Burns and cuts are often part of working in a professional kitchen. In my experience they are usually caused by carelessness, stupidity or simply from being rushed. Many culinary accidents, in my opinion, can be avoided. That said sometimes bad stuff just happens so you need to be able to perform instant triage (that hopefully does not include a trip to the hospital). After all the meal must go on.
Let me start by saying I am not a doctor, I am a cook. So what I am about to tell you is not medical advice, rather wisdom from forty years behind the stove. If you have a truly horrific burn (third degree or some second degree ones) by all means get yourself to a hospital. Click here to read about the different levels of burns and what the professionals think you should do.
When it comes to first and second-degree kitchen burns I am a big believer in two things – ice water and aloe vera. In my experience Aloe vera, when applied immediately, seems to reduce the burn by a degree or two. When I was first learning to make jam I poured boiling hot kumquat jam on my hand. Note to jam makers – do not hold the jar as you fill it, place it on the counter, even if you don’t have a funnel and are worried some jam may spill, trust me on this. My screams brought my Dad into the kitchen where we proceeded to have a heated discussion about the merits of him taking me to the doctor vs. me sending him to the gardening store to buy an aloe plant. My hand was submerged in a sink full of ice water while we went back and forth but finally he zoomed off to the gardening store. Between the ice water bath and slathering aloe all over my hand the moment Dad returned I didn’t have a mark from where the boiling hot liquid had landed on my skin, which is amazing when you consider the temperature of cooked jam is a whopping 220ºF.
It’s easier to have an aloe plant on hand then to send someone out to buy one. They’re pretty easy to care for (says she of the not-very-green-thumb). A lot of sun, a bit of water every so often, then as they get bigger a new pot. Despite Obama care they are also probably cheaper than a trip to the doctor or emergency room. If you’ve never used aloe before just cut or pull off a leaf and slit it open. The gooey, slimy stuff on the inside is what you want to slather all over a burn. Don’t wash it off, just keep reapplying every so often.

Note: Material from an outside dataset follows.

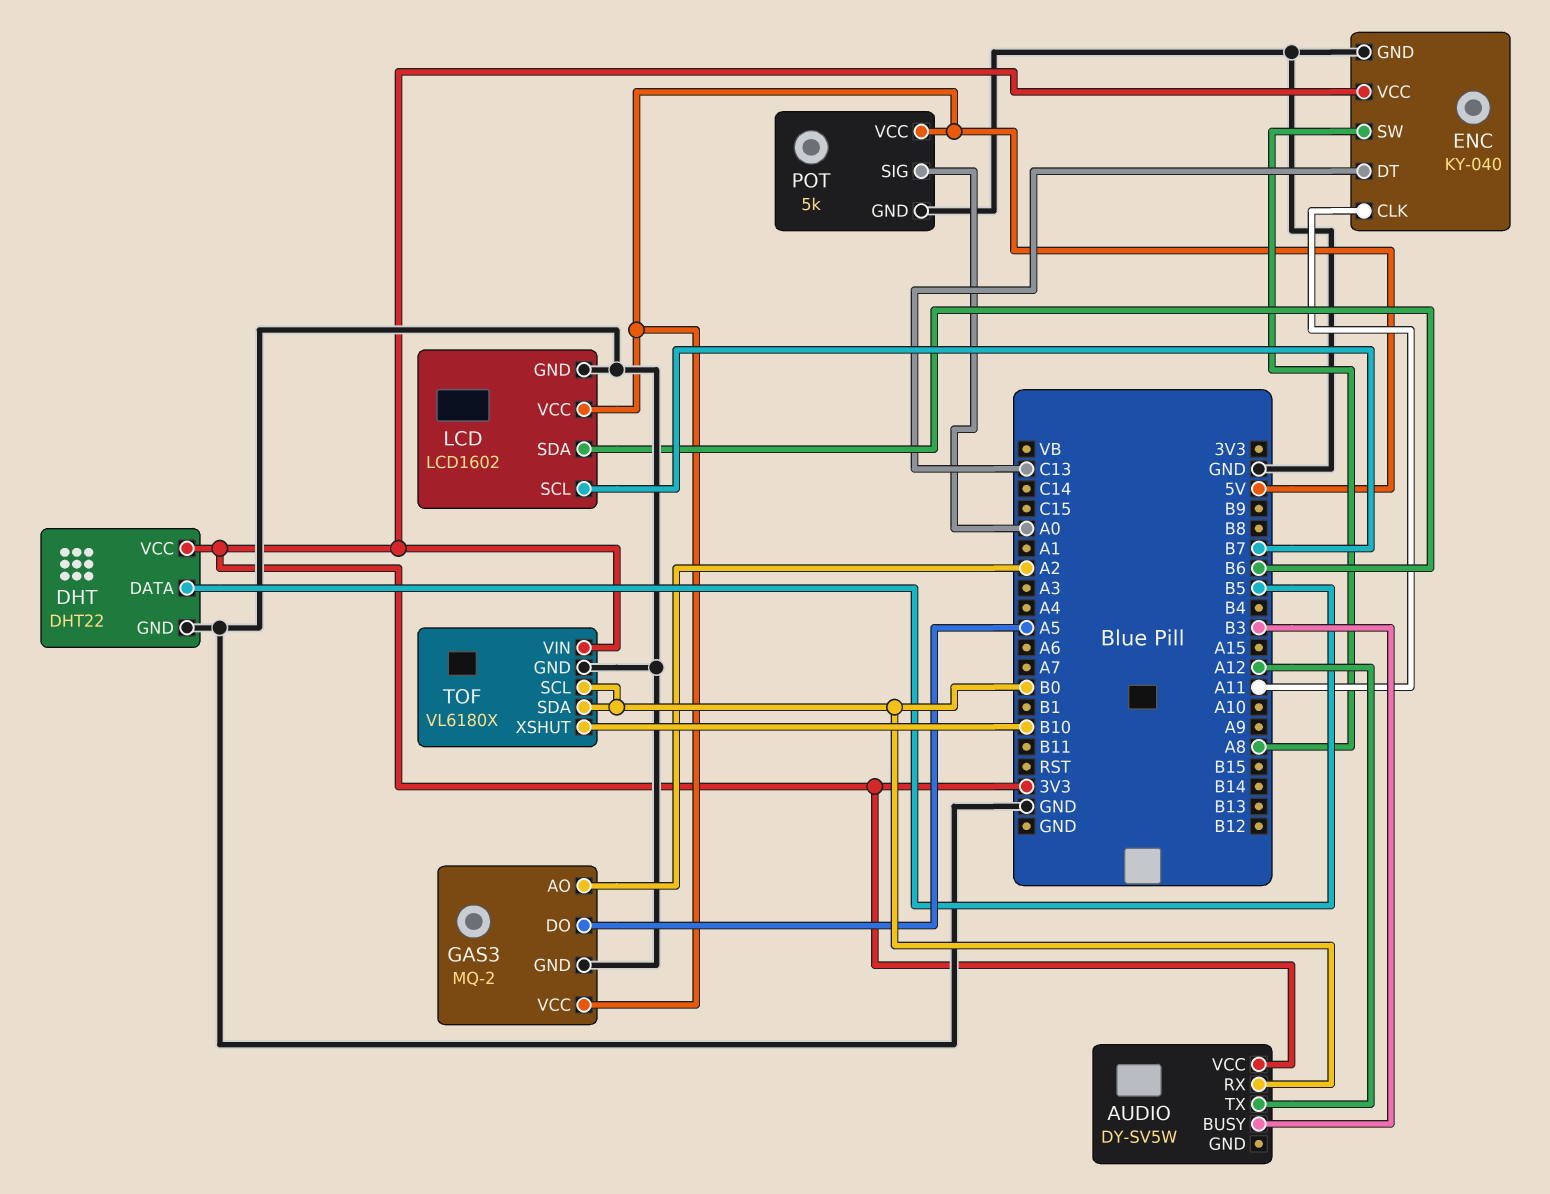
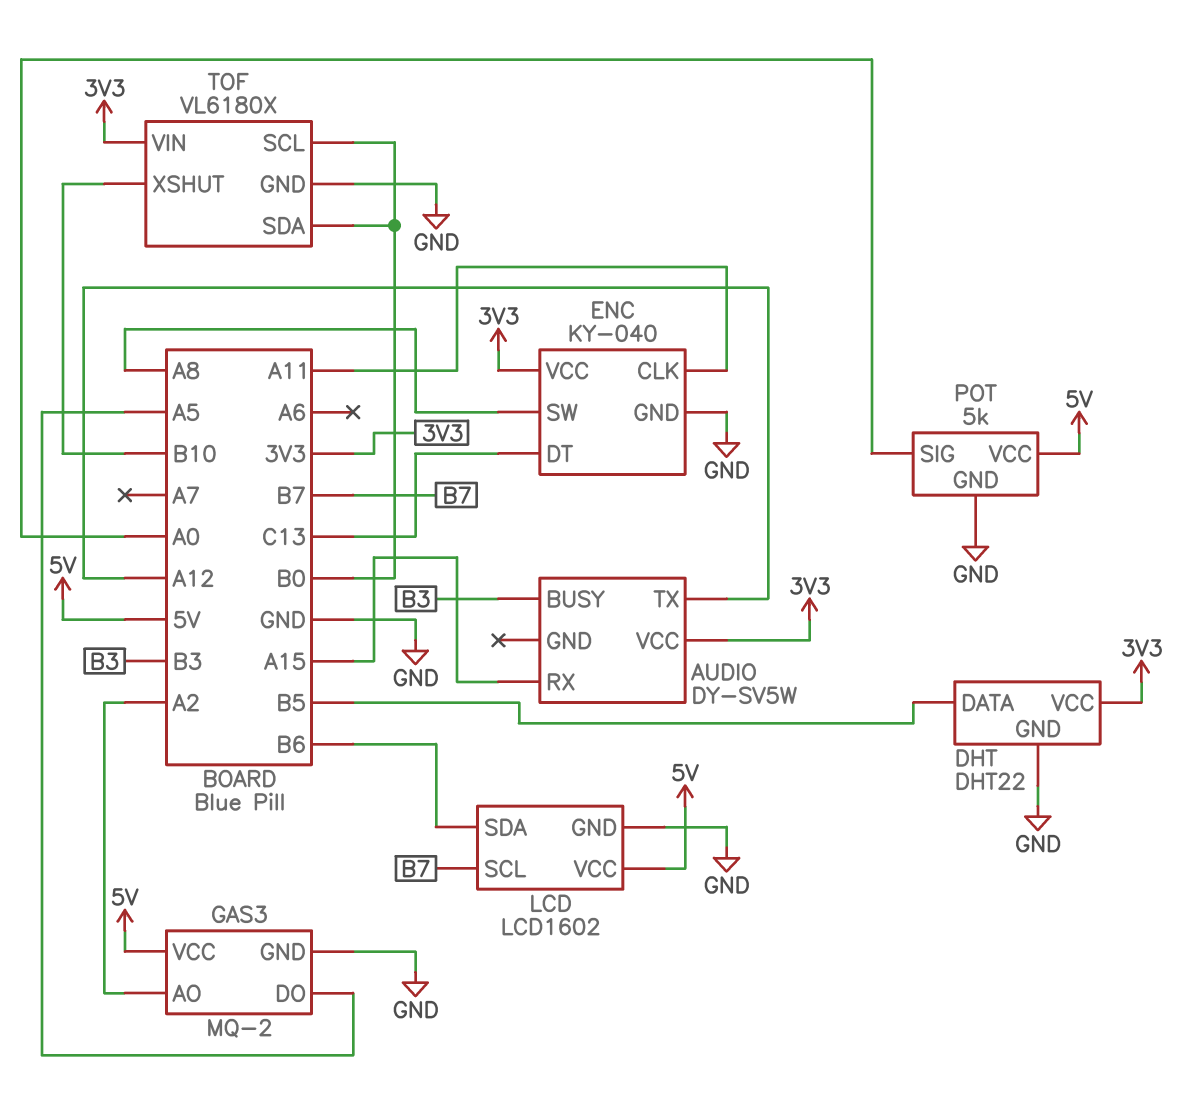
AUDIO pin RX: B0 -> A15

Part of knowing how to cook is knowing what to do when things go wrong, and I’m not just taking about if you over salt the soup. Pay attention and know that those extra few minutes of being careful to prevent an accident will be much less time in the long run than if you have to take care for yourself because you do get hurt.

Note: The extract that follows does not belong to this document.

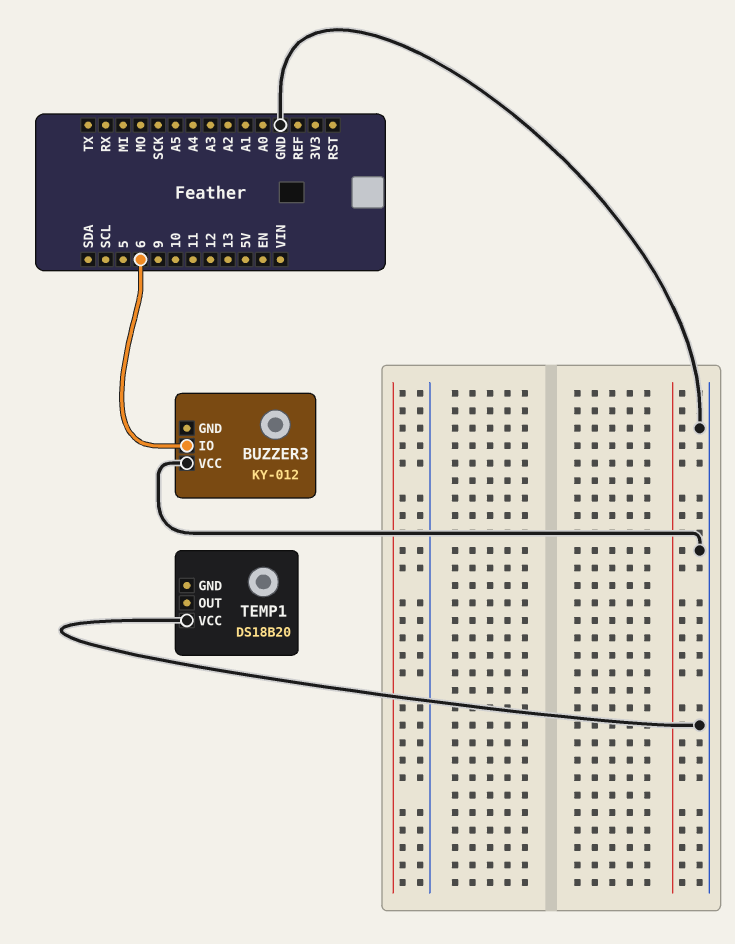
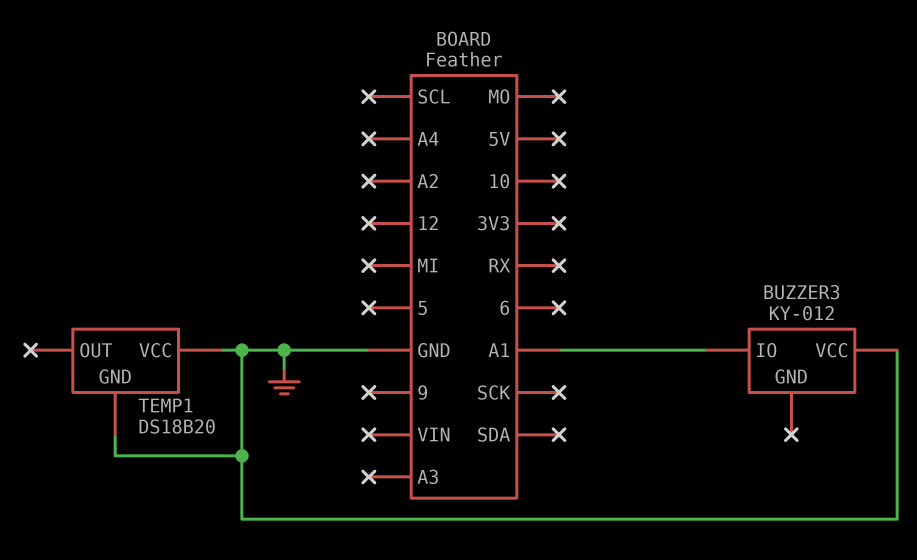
BUZZER3 pin IO: 6 -> A1
TEMP1 pin GND: none -> GND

2 responses to “Fight the Fire with Some Green”
Yikes! No wonder we had a massive aloe plant in the kitchen for years. What a mother doesn’t know keeps her watering a plant she finds needs a lot of space in the kitchen. The many wonderfully good things that have come out of your kitchen take some of the dangers of cookery down a few pegs. Thanks for the advice.
Such great advice Cynthia! I will remember this and am going to get myself an aloe plant asap.